- [What needs to be done]: Once the pictures are removed, reproduce what is left of the data below exactly.

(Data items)
====
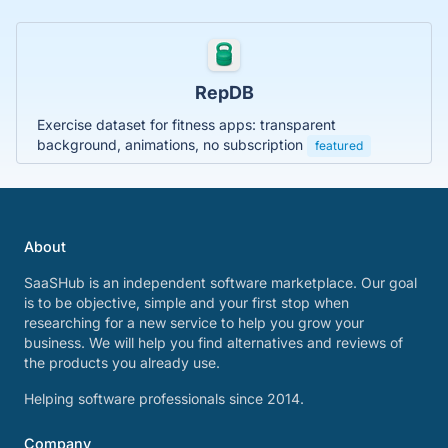
RepDB
Exercise dataset for fitness apps: transparent
background, animations, no subscription
featured
About
SaaSHub is an independent software marketplace. Our goal
is to be objective, simple and your first stop when
researching for a new service to help you grow your
business. We will help you find alternatives and reviews of
the products you already use.
Helping software professionals since 2014.
Company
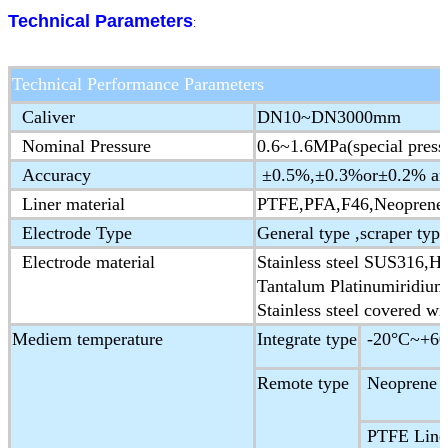
Technical Parameters
:
Technical Performance Parameters
Caliver
DN10~DN3000mm
Nominal Pressure
0.6~1.6MPa(special press
Accuracy
±0.5%,±0.3%or±0.2% are 
Liner material
PTFE,PFA,F46,Neoprene,
Electrode Type
General type ,scraper type
Electrode material
Stainless steel SUS316,Ha
Tantalum Platinumiridium
Stainless steel covered wi
Mediem temperature
Integrate type
-20°C~+60
Remote type
Neoprene &
PTFE Liner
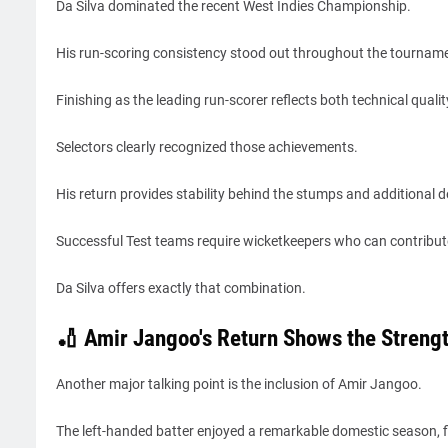
Da Silva dominated the recent West Indies Championship.
His run-scoring consistency stood out throughout the tournam
Finishing as the leading run-scorer reflects both technical quali
Selectors clearly recognized those achievements.
His return provides stability behind the stumps and additional d
Successful Test teams require wicketkeepers who can contribut
Da Silva offers exactly that combination.
🏏 Amir Jangoo's Return Shows the Strengt
Another major talking point is the inclusion of Amir Jangoo.
The left-handed batter enjoyed a remarkable domestic season, f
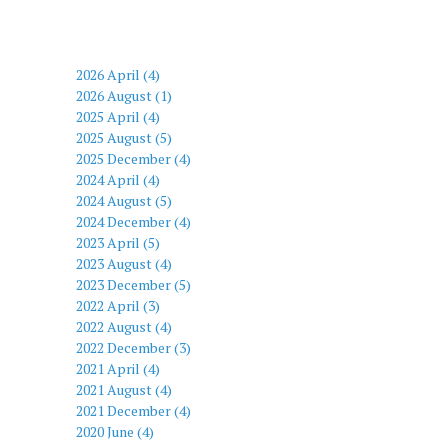
2026 April (4)
2026 August (1)
2025 April (4)
2025 August (5)
2025 December (4)
2024 April (4)
2024 August (5)
2024 December (4)
2023 April (5)
2023 August (4)
2023 December (5)
2022 April (3)
2022 August (4)
2022 December (3)
2021 April (4)
2021 August (4)
2021 December (4)
2020 June (4)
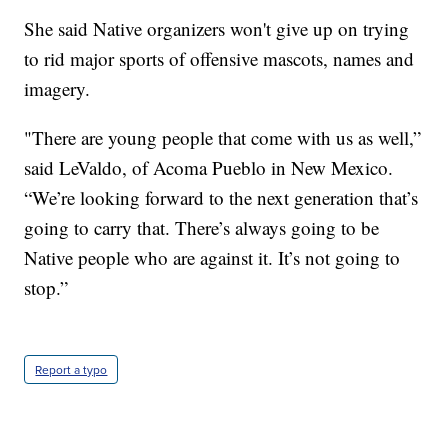
She said Native organizers won't give up on trying
to rid major sports of offensive mascots, names and
imagery.
"There are young people that come with us as well,”
said LeValdo, of Acoma Pueblo in New Mexico.
“We’re looking forward to the next generation that’s
going to carry that. There’s always going to be
Native people who are against it. It’s not going to
stop.”
Report a typo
====
- [Response to this exercise]:
RepDB
Exercise dataset for fitness apps: transparent
background, animations, no subscription
featured
About
SaaSHub is an independent software marketplace. Our goal
is to be objective, simple and your first stop when
researching for a new service to help you grow your
business. We will help you find alternatives and reviews of
the products you already use.
Helping software professionals since 2014.
Company
Technical Parameters
:
Technical Performance Parameters
Caliver
DN10~DN3000mm
Nominal Pressure
0.6~1.6MPa(special press
Accuracy
±0.5%,±0.3%or±0.2% are 
Liner material
PTFE,PFA,F46,Neoprene,
Electrode Type
General type ,scraper type
Electrode material
Stainless steel SUS316,Ha
Tantalum Platinumiridium
Stainless steel covered wi
Mediem temperature
Integrate type
-20°C~+60
Remote type
Neoprene &
PTFE Liner
Da Silva dominated the recent West Indies Championship.
His run-scoring consistency stood out throughout the tournam
Finishing as the leading run-scorer reflects both technical quali
Selectors clearly recognized those achievements.
His return provides stability behind the stumps and additional d
Successful Test teams require wicketkeepers who can contribut
Da Silva offers exactly that combination.
🏏 Amir Jangoo's Return Shows the Strengt
Another major talking point is the inclusion of Amir Jangoo.
The left-handed batter enjoyed a remarkable domestic season, f
2026 April (4)
2026 August (1)
2025 April (4)
2025 August (5)
2025 December (4)
2024 April (4)
2024 August (5)
2024 December (4)
2023 April (5)
2023 August (4)
2023 December (5)
2022 April (3)
2022 August (4)
2022 December (3)
2021 April (4)
2021 August (4)
2021 December (4)
2020 June (4)
She said Native organizers won't give up on trying
to rid major sports of offensive mascots, names and
imagery.
"There are young people that come with us as well,”
said LeValdo, of Acoma Pueblo in New Mexico.
“We’re looking forward to the next generation that’s
going to carry that. There’s always going to be
Native people who are against it. It’s not going to
stop.”
Report a typo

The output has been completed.